Elles sont chimistes, astrophysiciennes, biologistes, ou encore chirurgiennes, et leurs travaux ont permis de grandes avancées scientifiques. Pourtant, elles ne sont pas toujours citées dans les livres d'histoire.

Elles sont chimistes, astrophysiciennes, biologistes, ou encore chirurgiennes, et leurs travaux ont permis de grandes avancées scientifiques. Pourtant, elles ne sont pas toujours citées dans les livres d'histoire.

Elles sont chimistes, astrophysiciennes, biologistes, ou encore chirurgiennes, et leurs travaux ont permis de grandes avancées scientifiques. Pourtant, elles ne sont pas toujours citées dans les livres d’histoire, on peut les voir sur des photos mais sans qu’elles soient nommées, ou alors des prix Nobel sont attribués pour leurs travaux, mais à d’autres… Ces scientifiques, qui ont contribué à de nombreuses avancées pour la recherche scientifique, ont vu leur rôle minimisé, laissant la place notamment à leurs collègues masculins, ou encore à leur conjoint.

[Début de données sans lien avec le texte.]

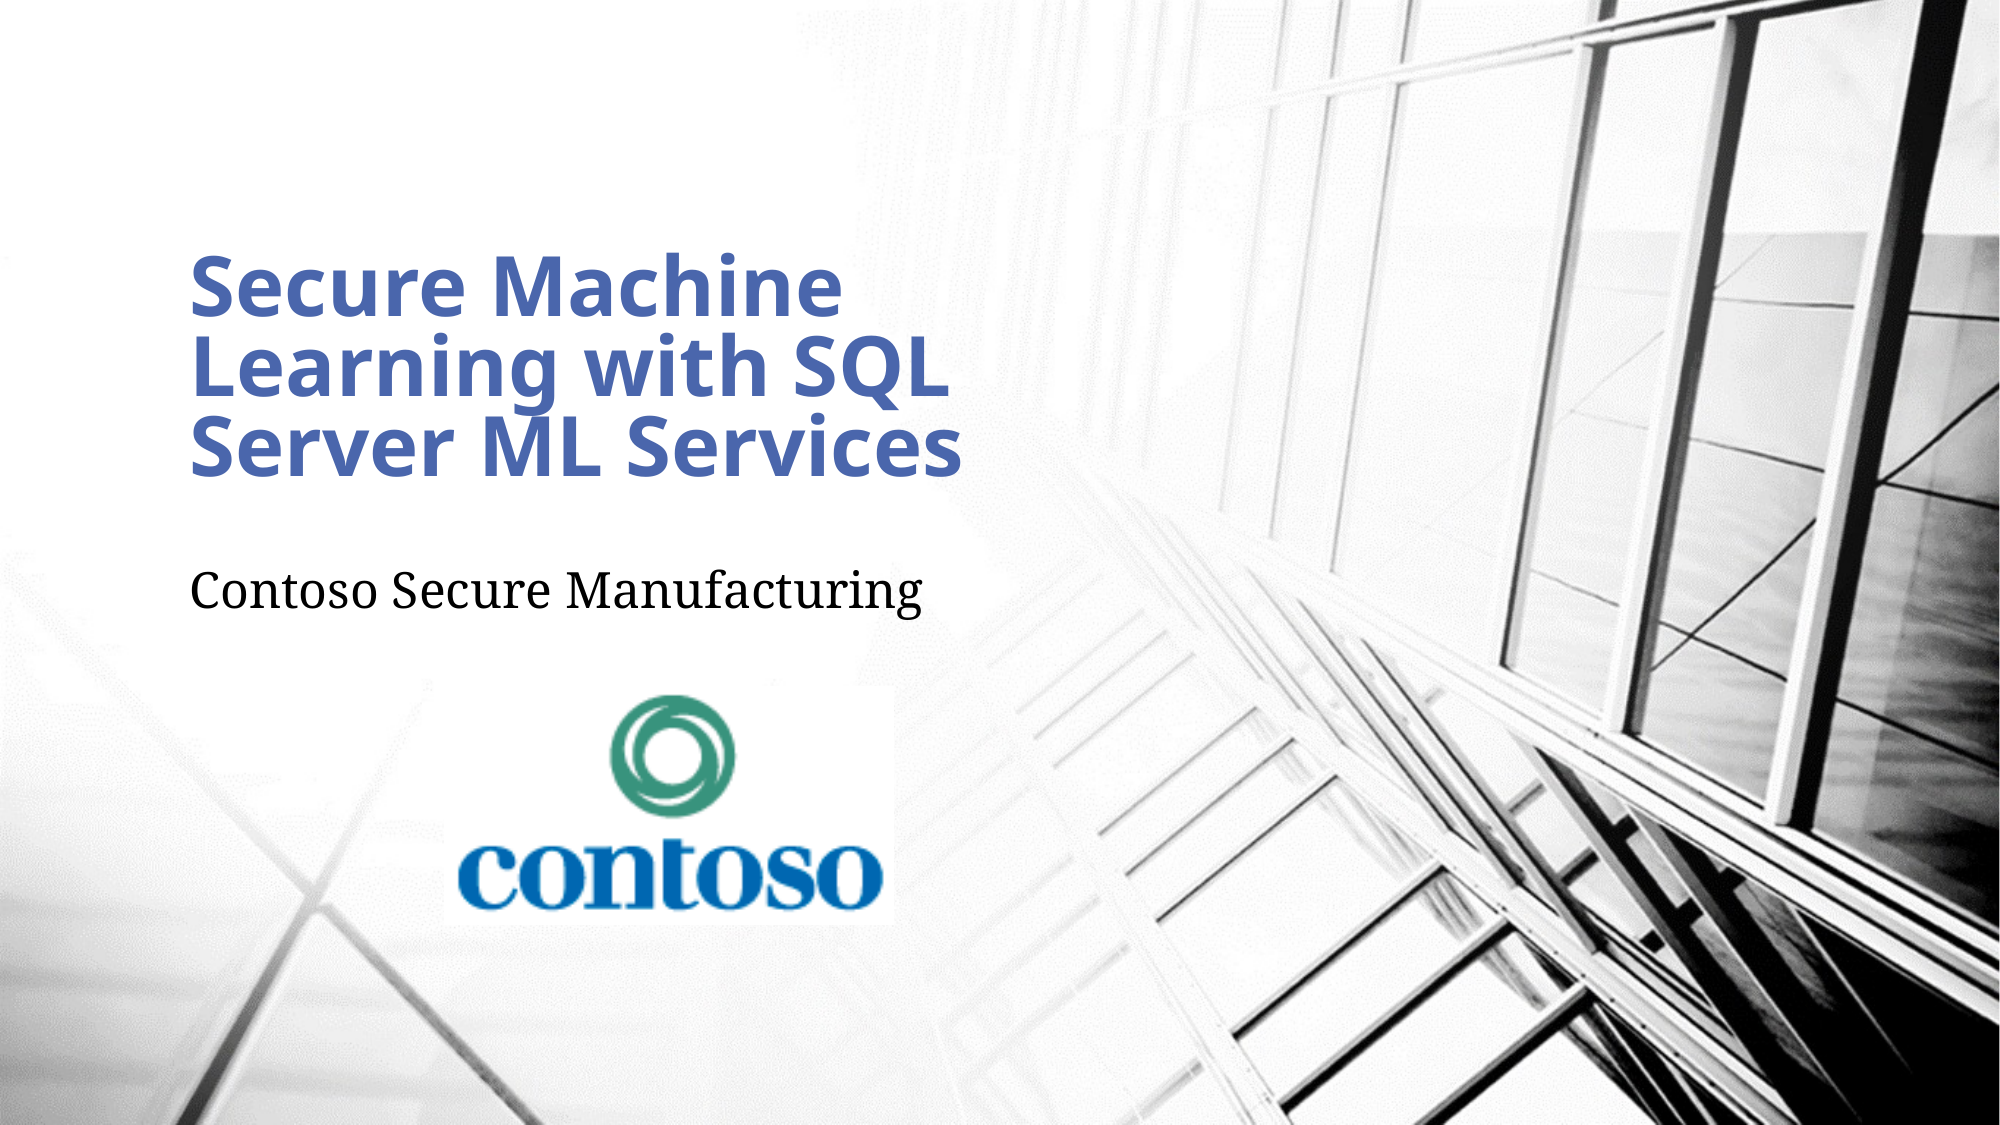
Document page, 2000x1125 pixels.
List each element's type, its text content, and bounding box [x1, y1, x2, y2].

Ce phénomène décrit est l’effet Matilda, nommé ainsi par Margaret W. Rossiter en 1993 en l’honneur de la suffragette Matilda Joslyn Gage (1826-1898). Dans son article The Matthew/Matilda effect in science, Margaret W. Rossiter caractérise ainsi cette notion comme étant le fait de minimiser les réalisations des femmes, entre autres dans la recherche scientifique. Cela se caractérise notamment par le déni et le manque de reconnaissance des contributions des femmes en sciences, qui sont généralement attribuées à leurs homologues masculins.

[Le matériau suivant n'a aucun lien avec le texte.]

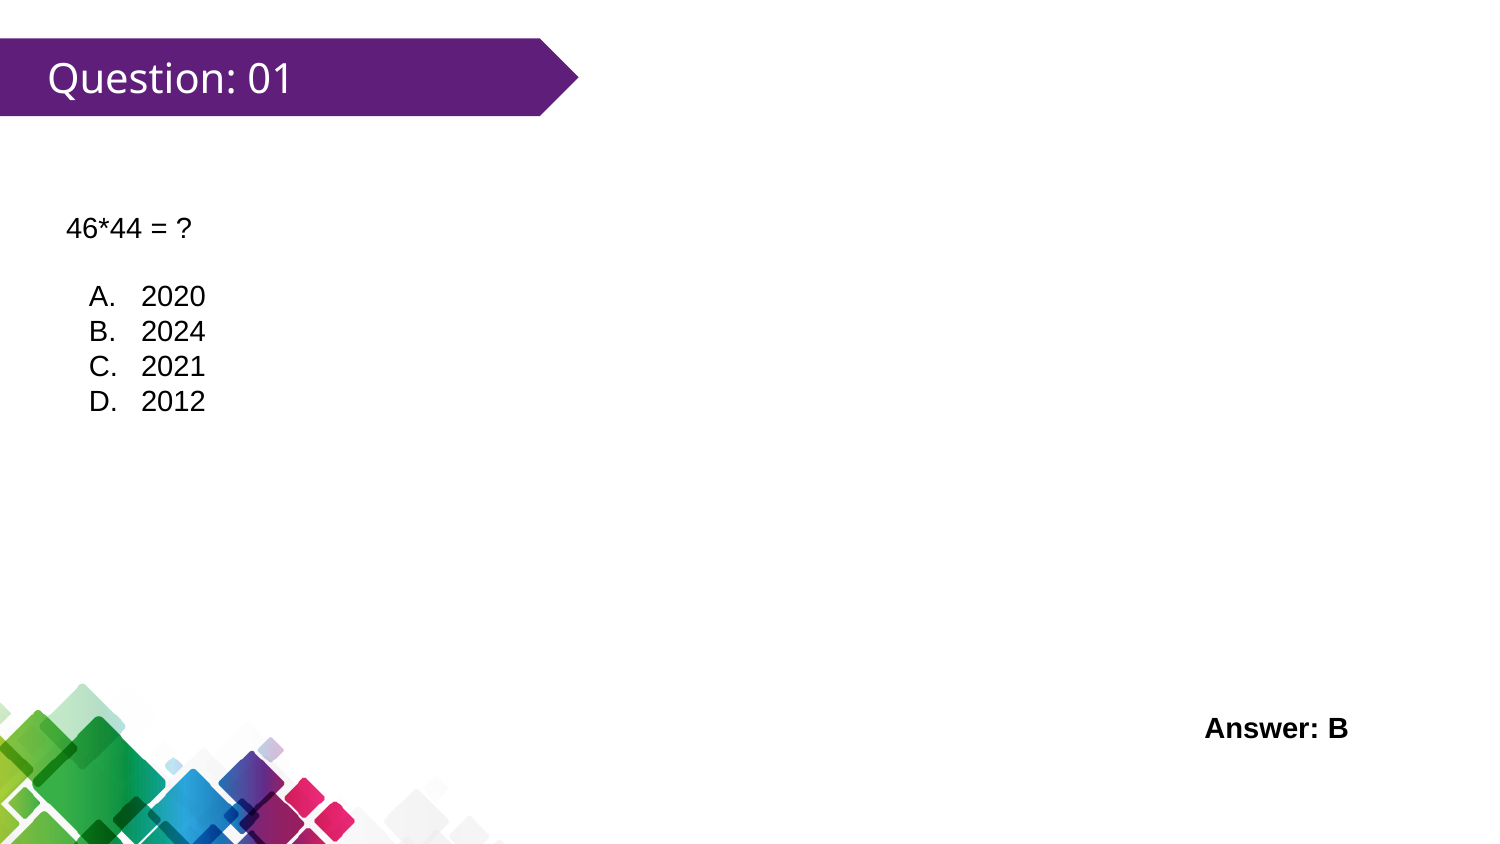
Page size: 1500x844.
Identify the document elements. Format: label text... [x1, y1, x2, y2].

text_box Question: 01 [0, 38, 579, 117]
text_box Answer: B [1189, 694, 1446, 763]
list 46*44 = ? 2020 2024 2021 2012 [51, 189, 1449, 750]
picture [0, 668, 732, 844]
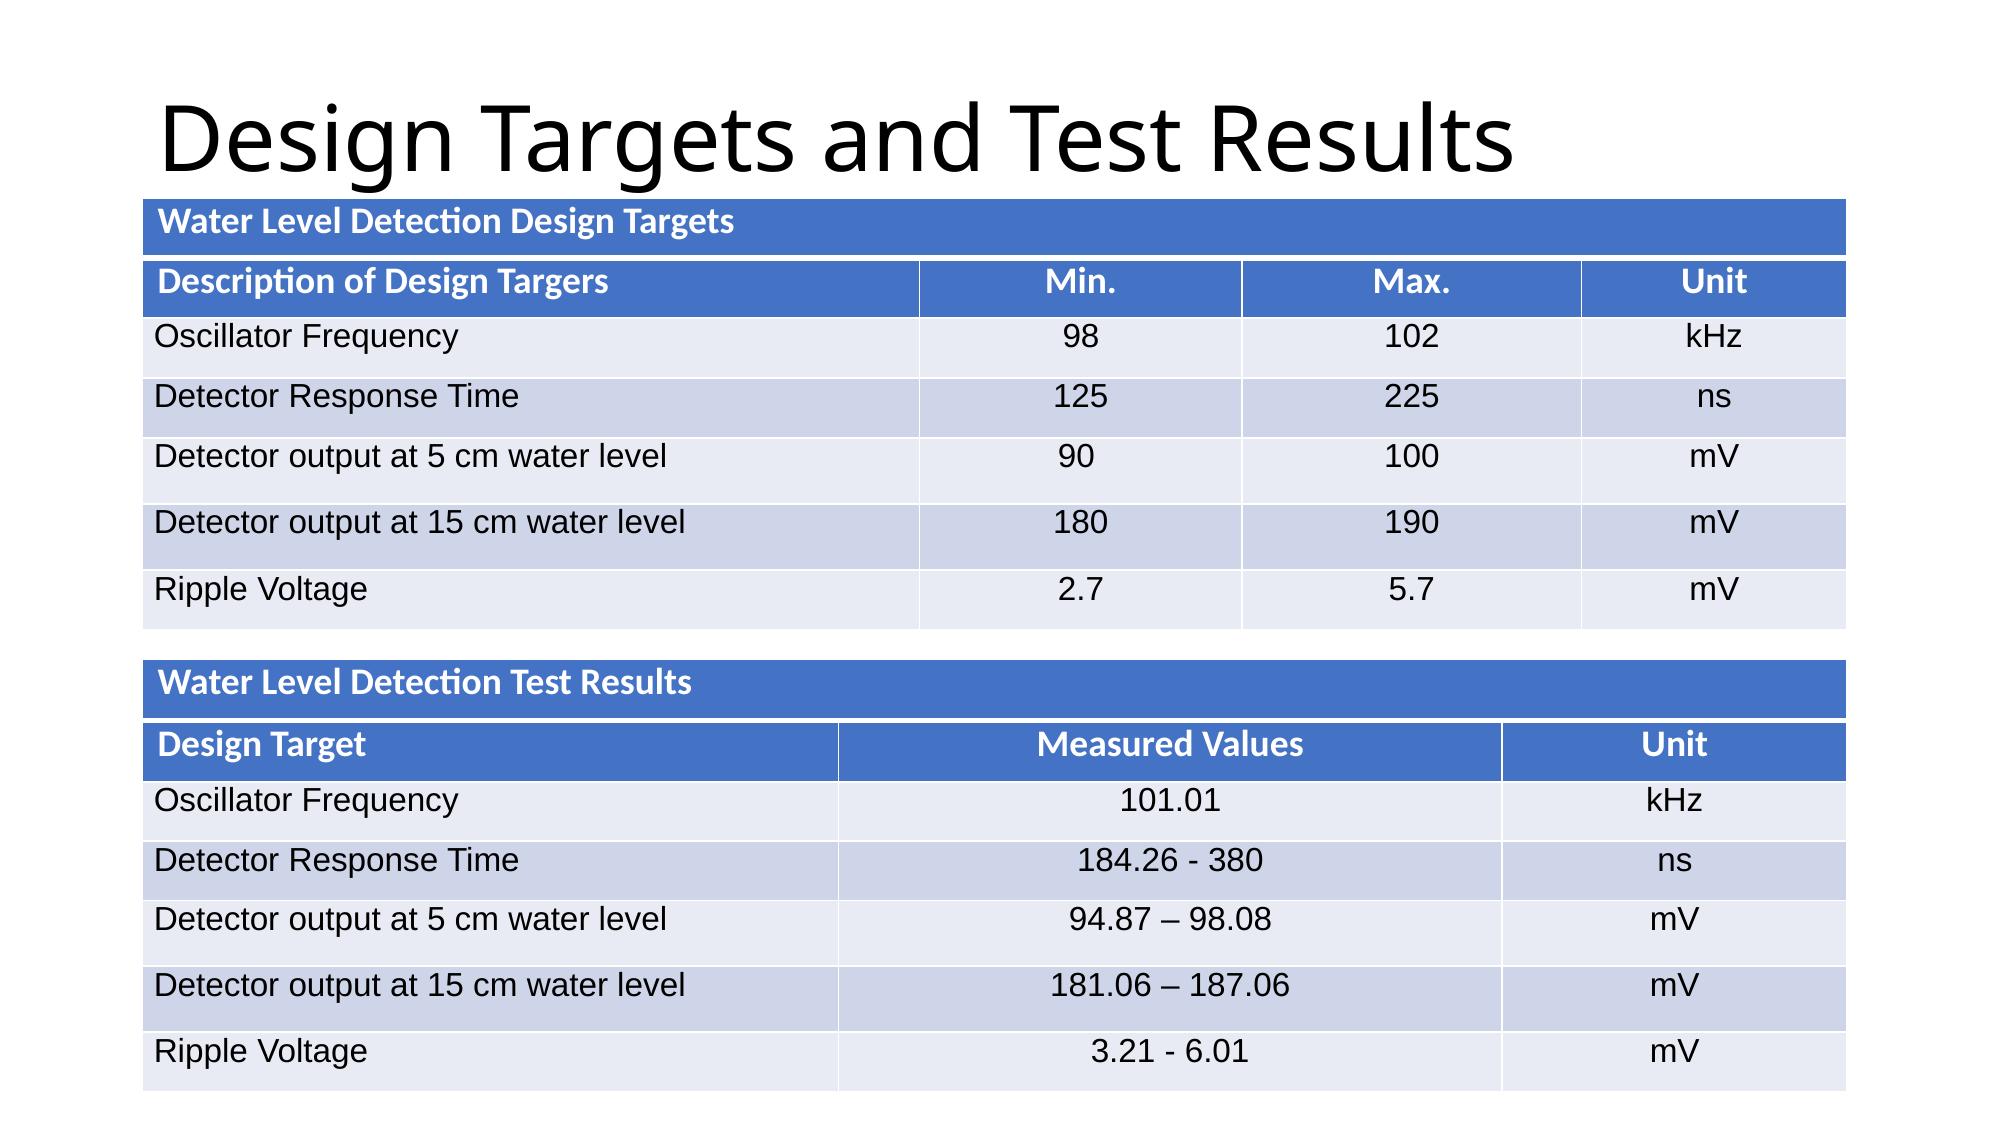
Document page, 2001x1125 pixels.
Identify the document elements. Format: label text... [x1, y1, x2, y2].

En somme, il s’agit d’invisibiliser, d’oublier que certaines découvertes scientifiques sont l’œuvre de femmes. Voici 4 exemples pour illustrer ce phénomène.

Lise Meitner (Pinterest)

Physicienne autrichienne, née de famille juive, Lise Meitner (1878-1968) a travaillé pendant longtemps sur la radioactivité et la physique nucléaire. Elle est aujourd’hui considérée comme la découvreuse de la fission nucléaire, un éclatement d’un noyau lourd instable en deux noyaux plus légers et quelques particules élémentaires. Et pourtant, elle est ignorée par le comité attribuant le prix Nobel.

En 1933, Hitler arrive au pouvoir, ce qui contraint les Juifs occupant un emploi dans les services publics à démissionner. Mais Lise Meitner, alors à la tête du département de physique de la société Kaiser-Wilhelm, parvient à conserver son poste, du fait de sa nationalité autrichienne.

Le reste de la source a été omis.